Given material:
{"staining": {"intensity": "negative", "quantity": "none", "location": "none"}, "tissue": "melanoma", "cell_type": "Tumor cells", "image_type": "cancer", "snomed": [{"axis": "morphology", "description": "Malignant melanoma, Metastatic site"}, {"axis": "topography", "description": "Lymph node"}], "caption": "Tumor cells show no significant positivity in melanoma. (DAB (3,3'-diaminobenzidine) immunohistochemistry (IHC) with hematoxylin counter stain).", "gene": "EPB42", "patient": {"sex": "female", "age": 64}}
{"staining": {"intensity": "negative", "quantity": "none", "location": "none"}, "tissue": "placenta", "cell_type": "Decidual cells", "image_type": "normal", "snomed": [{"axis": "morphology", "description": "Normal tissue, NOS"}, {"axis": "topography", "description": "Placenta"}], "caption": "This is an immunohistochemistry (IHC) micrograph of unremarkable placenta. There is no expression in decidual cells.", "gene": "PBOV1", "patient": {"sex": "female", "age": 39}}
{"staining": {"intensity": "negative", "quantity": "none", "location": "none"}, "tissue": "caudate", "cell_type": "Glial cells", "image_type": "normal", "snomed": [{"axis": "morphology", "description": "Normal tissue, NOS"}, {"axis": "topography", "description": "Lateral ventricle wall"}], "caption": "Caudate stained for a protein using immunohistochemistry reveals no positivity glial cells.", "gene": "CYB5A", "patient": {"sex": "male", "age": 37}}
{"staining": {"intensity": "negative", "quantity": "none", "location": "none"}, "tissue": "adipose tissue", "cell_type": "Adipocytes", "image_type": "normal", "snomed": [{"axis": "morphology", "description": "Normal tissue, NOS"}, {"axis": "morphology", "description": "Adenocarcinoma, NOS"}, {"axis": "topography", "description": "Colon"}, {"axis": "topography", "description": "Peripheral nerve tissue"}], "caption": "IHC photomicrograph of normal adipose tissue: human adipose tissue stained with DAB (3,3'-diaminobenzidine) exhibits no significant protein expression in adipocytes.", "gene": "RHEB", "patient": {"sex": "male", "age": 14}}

Task goal:
The material above must be output in full. Keep every word as it is.

Response to this exercise:
{"staining": {"intensity": "negative", "quantity": "none", "location": "none"}, "tissue": "melanoma", "cell_type": "Tumor cells", "image_type": "cancer", "snomed": [{"axis": "morphology", "description": "Malignant melanoma, Metastatic site"}, {"axis": "topography", "description": "Lymph node"}], "caption": "Tumor cells show no significant positivity in melanoma. (DAB (3,3'-diaminobenzidine) immunohistochemistry (IHC) with hematoxylin counter stain).", "gene": "EPB42", "patient": {"sex": "female", "age": 64}}
{"staining": {"intensity": "negative", "quantity": "none", "location": "none"}, "tissue": "placenta", "cell_type": "Decidual cells", "image_type": "normal", "snomed": [{"axis": "morphology", "description": "Normal tissue, NOS"}, {"axis": "topography", "description": "Placenta"}], "caption": "This is an immunohistochemistry (IHC) micrograph of unremarkable placenta. There is no expression in decidual cells.", "gene": "PBOV1", "patient": {"sex": "female", "age": 39}}
{"staining": {"intensity": "negative", "quantity": "none", "location": "none"}, "tissue": "caudate", "cell_type": "Glial cells", "image_type": "normal", "snomed": [{"axis": "morphology", "description": "Normal tissue, NOS"}, {"axis": "topography", "description": "Lateral ventricle wall"}], "caption": "Caudate stained for a protein using immunohistochemistry reveals no positivity glial cells.", "gene": "CYB5A", "patient": {"sex": "male", "age": 37}}
{"staining": {"intensity": "negative", "quantity": "none", "location": "none"}, "tissue": "adipose tissue", "cell_type": "Adipocytes", "image_type": "normal", "snomed": [{"axis": "morphology", "description": "Normal tissue, NOS"}, {"axis": "morphology", "description": "Adenocarcinoma, NOS"}, {"axis": "topography", "description": "Colon"}, {"axis": "topography", "description": "Peripheral nerve tissue"}], "caption": "IHC photomicrograph of normal adipose tissue: human adipose tissue stained with DAB (3,3'-diaminobenzidine) exhibits no significant protein expression in adipocytes.", "gene": "RHEB", "patient": {"sex": "male", "age": 14}}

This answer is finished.